WHAT YOU HAVE TO DO:
Among the entries below, how many lines include "Artikel"? Give the number alone.

(Page-level text extractions)
========================
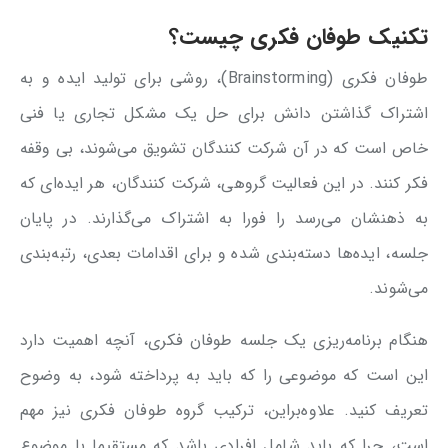
تکنیک طوفان فکری چیست؟
طوفان فکری (Brainstorming)، روشی برای تولید ایده و به
اشتراک گذاشتن دانش برای حل یک مشکل تجاری یا فنی
خاص است که در آن شرکت کنندگان تشویق می‌شوند، بی وقفه
فکر کنند. در این فعالیت گروهی، شرکت کنندگان، هر ایده‌ای که
به ذهنشان می‌رسد را فورا به اشتراک می‌گذارند. در پایان
جلسه، ایده‌ها دسته‌بندی شده و برای اقدامات بعدی، رتبه‌بندی
می‌شوند.
هنگام برنامه‌ریزی یک جلسه طوفان فکری، آنچه اهمیت دارد
این است که موضوعی را که باید به پرداخته شود، به وضوح
تعریف کنید. علاوه‌براین، ترکیب گروه طوفان فکری نیز مهم
است، چرا که باید شامل افرادی باشد که مستقیما با موضوع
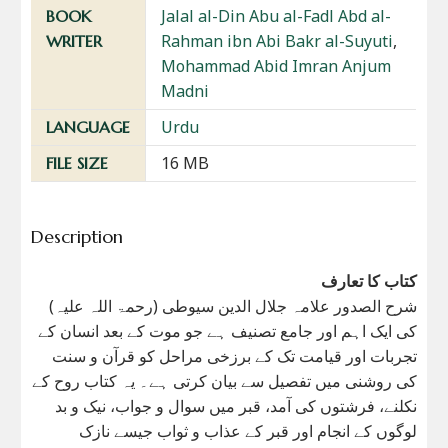
Jalal al-Din Abu al-Fadl Abd al-
BOOK
Rahman ibn Abi Bakr al-Suyuti
,
WRITER
Mohammad Abid Imran Anjum
Madni
Urdu
LANGUAGE
16 MB
FILE SIZE
Description
کتاب کا تعارف
شرح الصدور علامہ جلال الدین سیوطی (رحمۃ اللہ علیہ)
کی ایک اہم اور جامع تصنیف ہے جو موت کے بعد انسان کے
تجربات اور قیامت تک کے برزخی مراحل کو قرآن و سنت
کی روشنی میں تفصیل سے بیان کرتی ہے۔ یہ کتاب روح کے
نکلنے، فرشتوں کی آمد، قبر میں سوال و جواب، نیک و بد
لوگوں کے انجام اور قبر کے عذاب و ثواب جیسے نازک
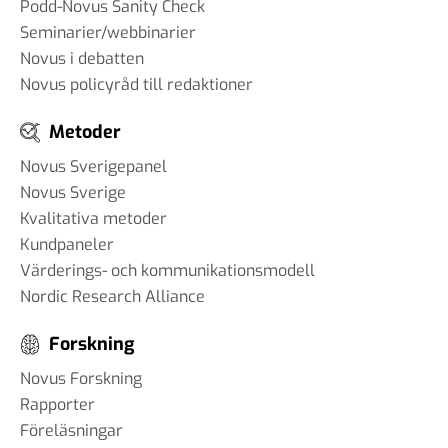
Podd-Novus Sanity Check
Seminarier/webbinarier
Novus i debatten
Novus policyråd till redaktioner
Metoder
Novus Sverigepanel
Novus Sverige
Kvalitativa metoder
Kundpaneler
Värderings- och kommunikationsmodell
Nordic Research Alliance
Forskning
Novus Forskning
Rapporter
Föreläsningar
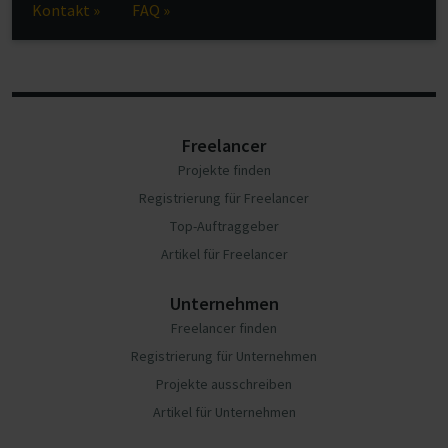
Kontakt »
FAQ »
Freelancer
Projekte finden
Registrierung für Freelancer
Top-Auftraggeber
Artikel für Freelancer
Unternehmen
Freelancer finden
Registrierung für Unternehmen
Projekte ausschreiben
Artikel für Unternehmen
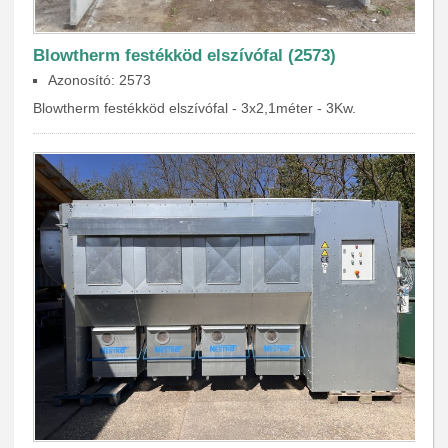
Blowtherm festékköd elszívófal (2573)
Azonosító: 2573
Blowtherm festékköd elszívófal - 3x2,1méter - 3Kw.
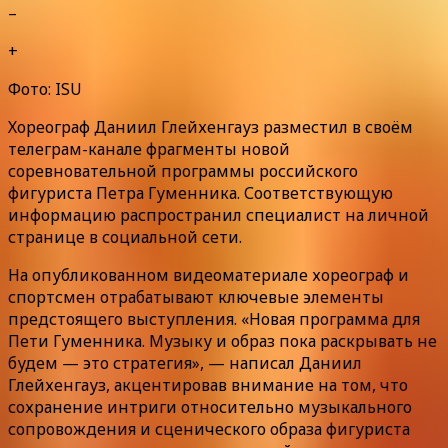
–
+
Фото: ISU
Хореограф Даниил Глейхенгауз разместил в своём
телеграм-канале фрагменты новой
соревновательной программы российского
фигуриста Петра Гуменника. Соответствующую
информацию распространил специалист на личной
странице в социальной сети.
На опубликованном видеоматериале хореограф и
спортсмен отрабатывают ключевые элементы
предстоящего выступления. «Новая программа для
Пети Гуменника. Музыку и образ пока раскрывать не
будем — это стратегия», — написал Даниил
Глейхенгауз, акцентировав внимание на том, что
сохранение интриги относительно музыкального
сопровождения и сценического образа фигуриста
========================
ANSWER TO THE EXERCISE:
2